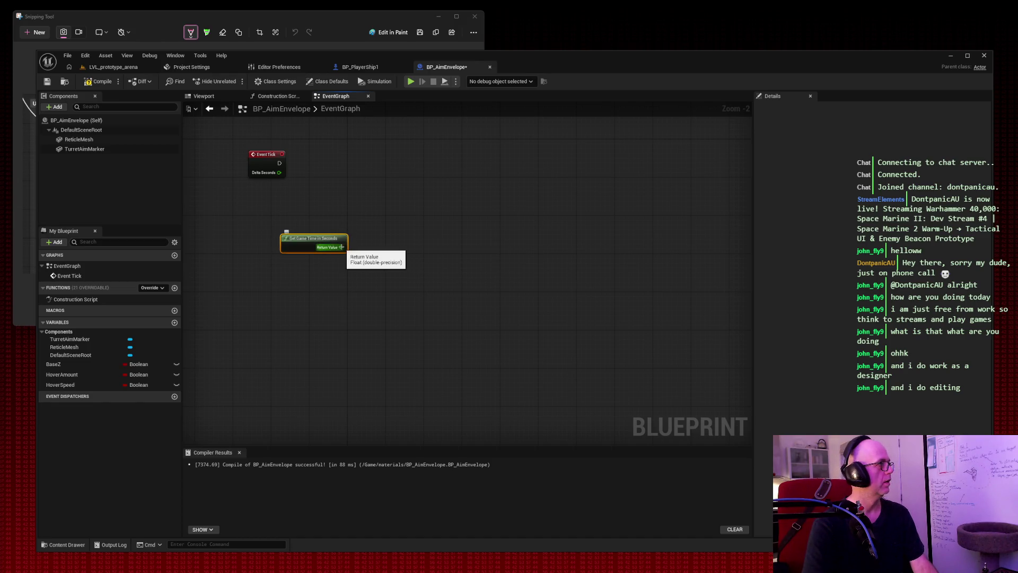
pyautogui.moveTo(341, 247); pyautogui.dragTo(420, 236)
pyautogui.write('*')
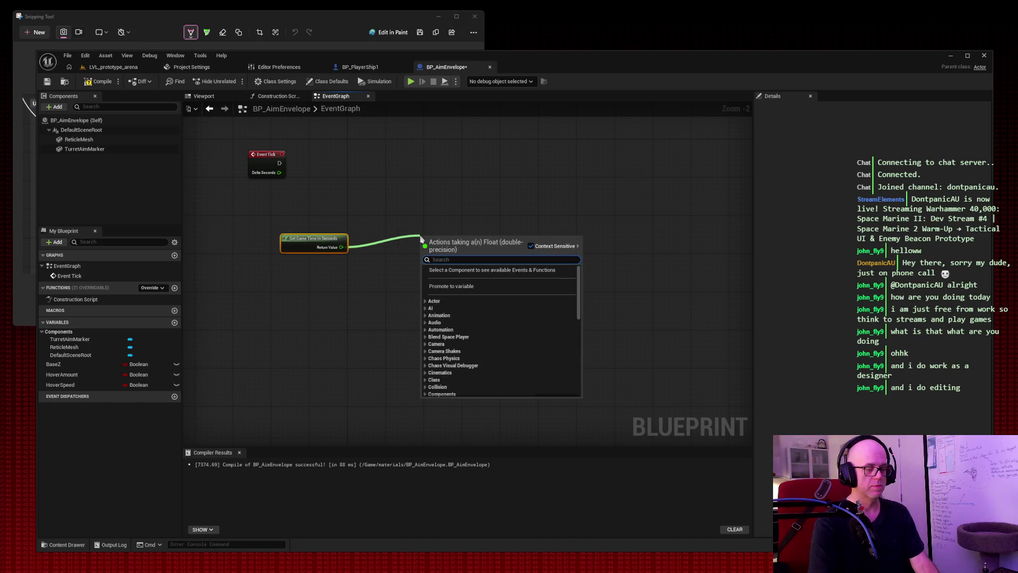
pyautogui.press('Return')
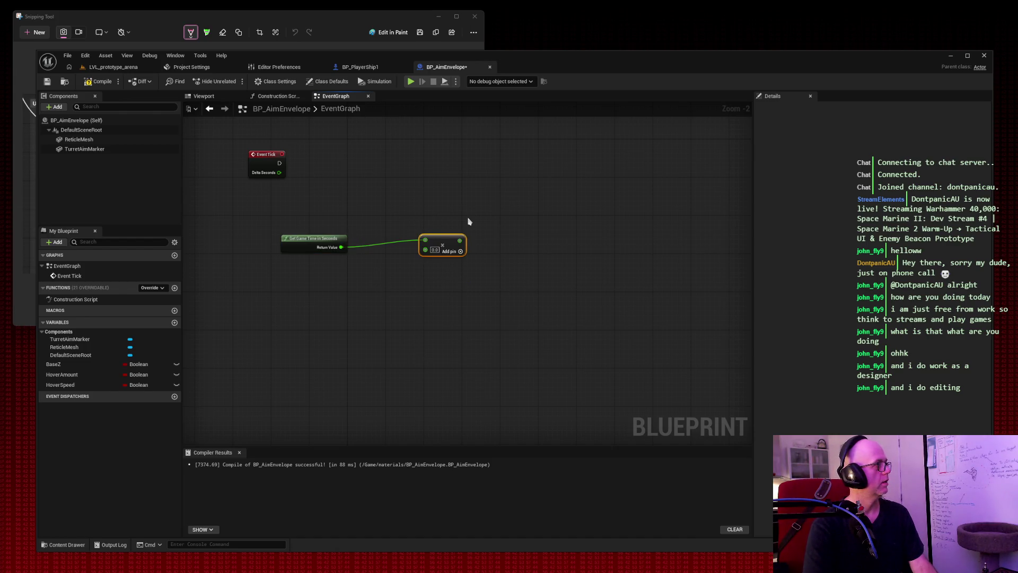
# Step: Wire a HoverSpeed getter into the multiply and pass its result into a Sin node
pyautogui.moveTo(63, 384); pyautogui.dragTo(321, 287)
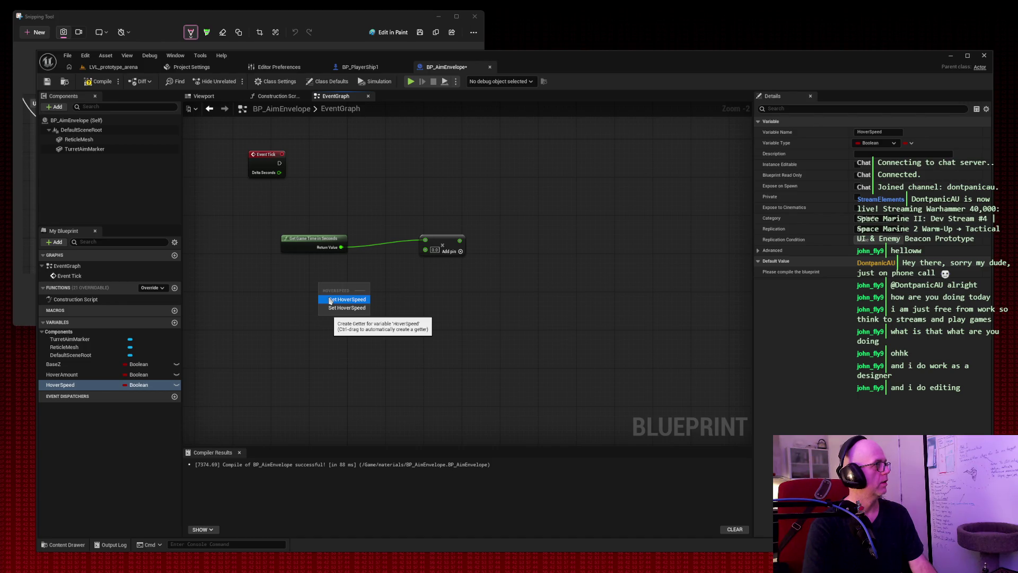
pyautogui.click(330, 300)
pyautogui.moveTo(345, 283)
pyautogui.mouseDown()
pyautogui.moveTo(425, 249)
pyautogui.moveTo(547, 235)
pyautogui.mouseUp()
pyautogui.write('sin')
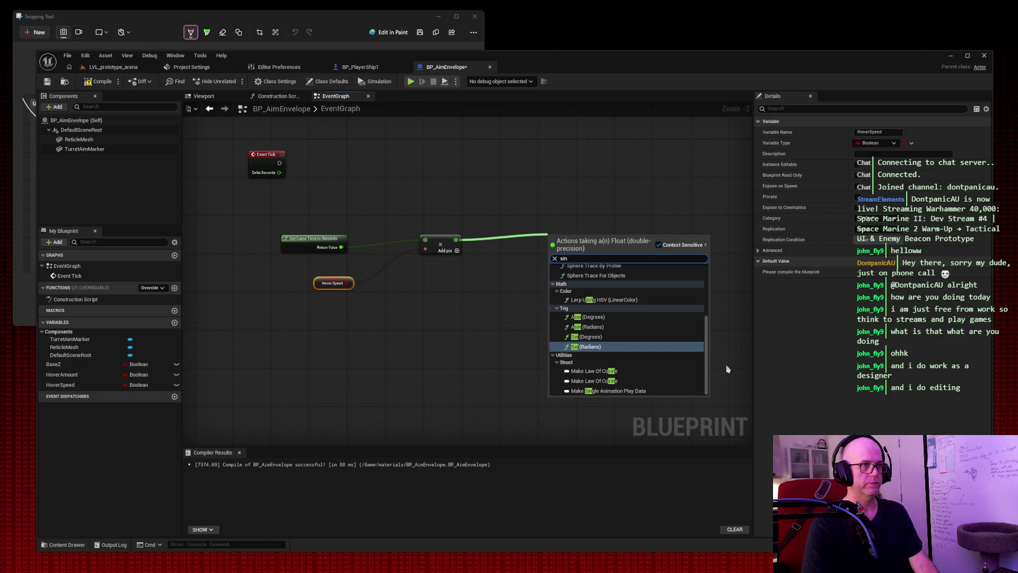
pyautogui.scroll(3, 700, 363)
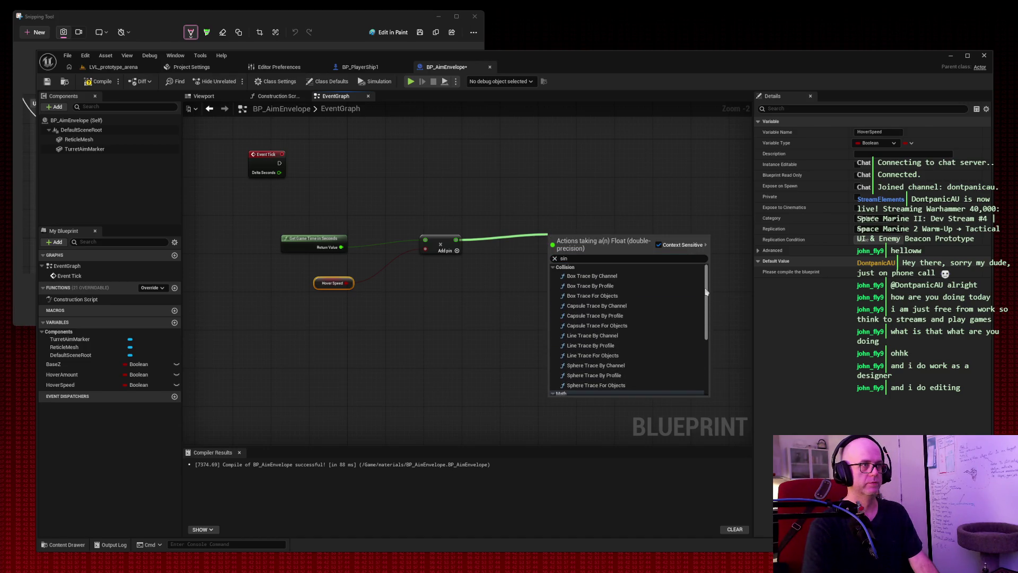
pyautogui.scroll(-3, 700, 363)
pyautogui.click(588, 347)
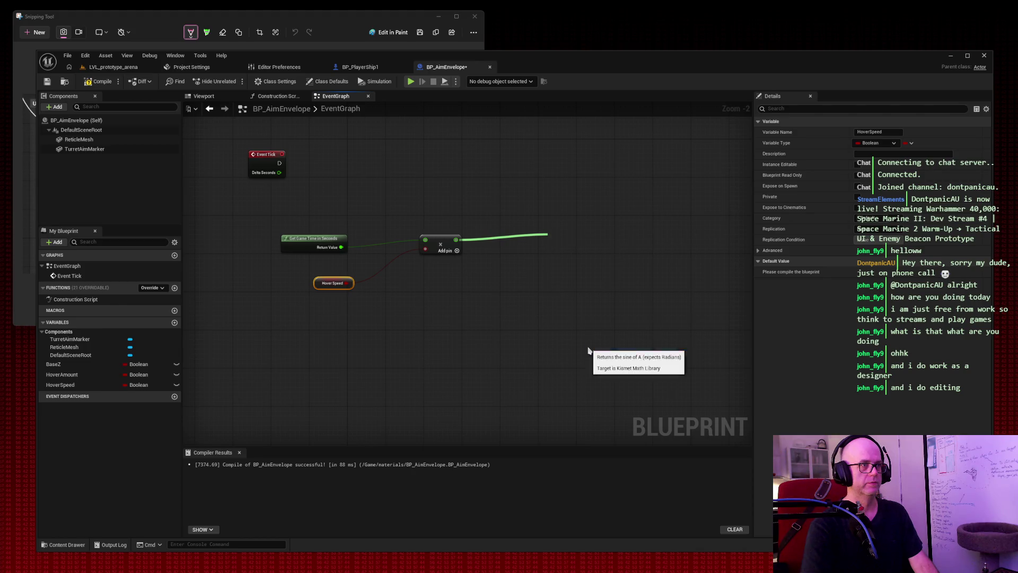
pyautogui.moveTo(556, 234); pyautogui.dragTo(505, 241)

■ ■ ■

◆ Instructions for the task ◆
Return exactly the lines from the one containing "pyautogui.click(330, 300)" through the end of the records, leaving out every picture.

◆ Task output ◆
pyautogui.click(330, 300)
pyautogui.moveTo(345, 283)
pyautogui.mouseDown()
pyautogui.moveTo(425, 249)
pyautogui.moveTo(547, 235)
pyautogui.mouseUp()
pyautogui.write('sin')
pyautogui.scroll(3, 700, 363)
pyautogui.scroll(-3, 700, 363)
pyautogui.click(588, 347)
pyautogui.moveTo(556, 234); pyautogui.dragTo(505, 241)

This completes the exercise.